Nothing wrong with Shem and Ham bringing along a smoker imo


----------



## 912smoker (Jun 5, 2021)

And a fresh supply of meat !


----------



## Fueling Around (Jun 5, 2021)

But he allowed mosquitoes?


----------



## smokin peachey (Jun 6, 2021)

Fueling Around said:


> But he allowed mosquitoes?


I think mosquitos can survive anything. I’m just glad he took 2 of every animal. Imagine if it were 2 of every plant.
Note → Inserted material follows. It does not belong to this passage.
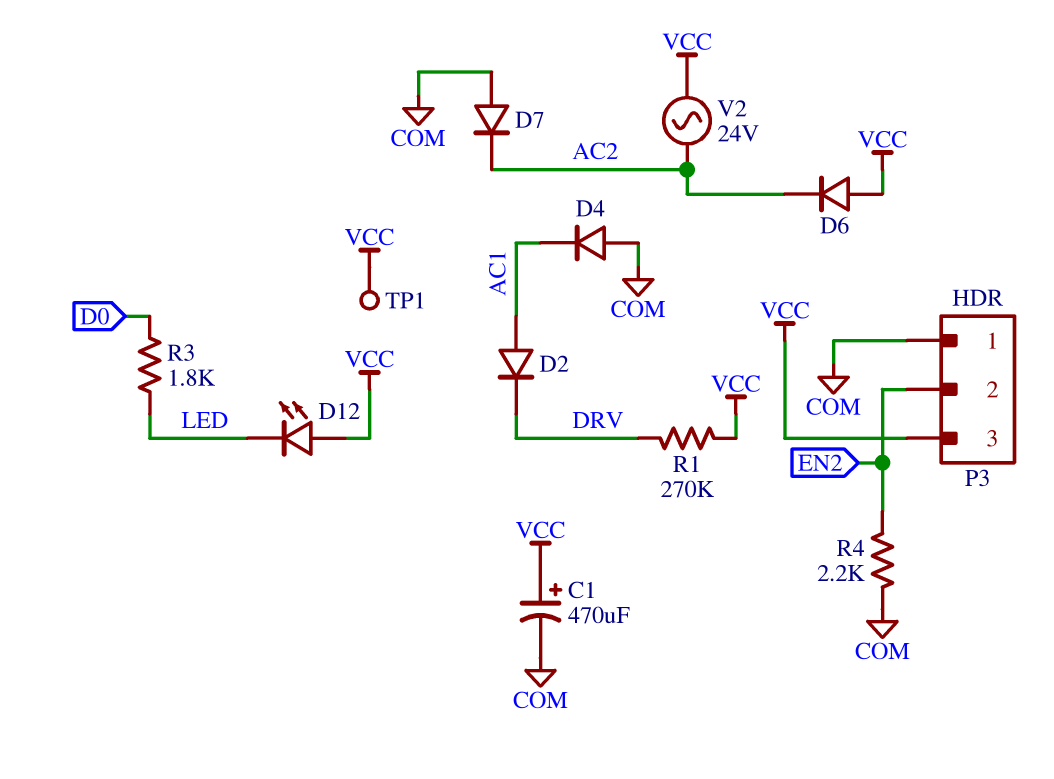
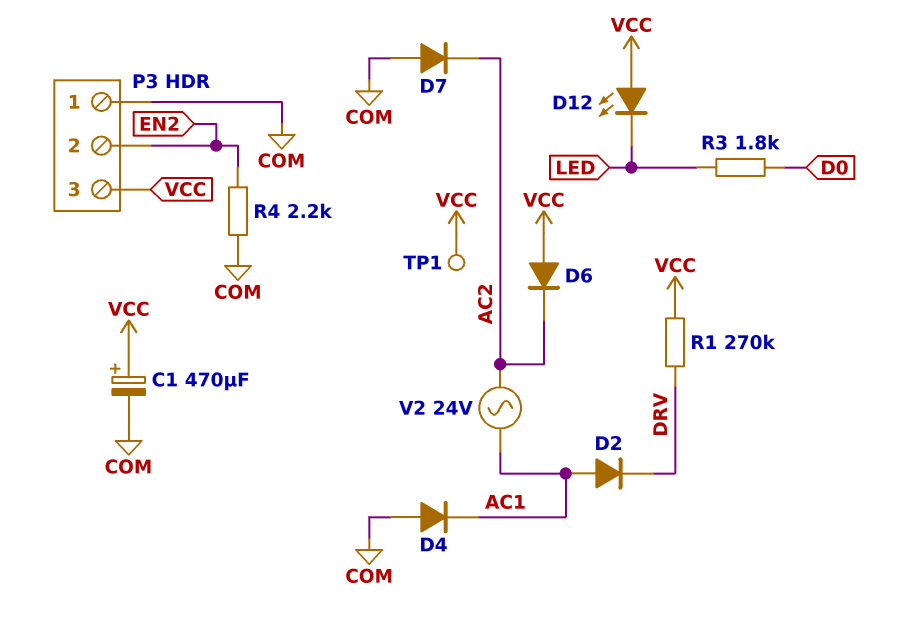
V2: AC 24V (AC2, VCC) -> AC 24V (AC1, AC2)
There would be no SMF!


----------



## GonnaSmoke (Jun 6, 2021)

TNJAKE said:


> Nothing wrong with Shem and Ham bringing along a smoker imo





912smoker said:


> And a fresh supply of meat !


But what about the wood?


----------



## gmc2003 (Jun 6, 2021)

Noah, build me an ark.

Good one peachey. 

Chris


----------



## GaryHibbert (Jun 6, 2021)

I would have thought bringing a smoker would be a real good idea, peachey.  Never read about them taking any food along, just the animals and people.  Taking 3 or 4 cows and pigs instead of 2, and a few extra yard birds would solve that problem, and the load would get lighter every day.
Gary


----------



## GaryHibbert (Jun 6, 2021)

GonnaSmoke said:


> But what about the wood?


With that many critters on board, there would be no shortage of dung.  Lay it out on the deck to dry.  Burning dung smokes like crazy.  Just not too sure what the smoked meat would taste like, though.      
Gary


----------



## gmc2003 (Jun 6, 2021)

GaryHibbert said:


> With that many critters on board, there would be no shortage of dung.  Lay it out on the deck to dry.  Burning dung smokes like crazy.  Just not too sure what the smoked meat would taste like, though.
> Gary



The ark is made out of wood

Chris


----------



## GaryHibbert (Jun 6, 2021)

gmc2003 said:


> The ark is made out of wood
> Chris


Ha!!  Just make sure you start removing wood at the *TOP* of the boat.
Gary


----------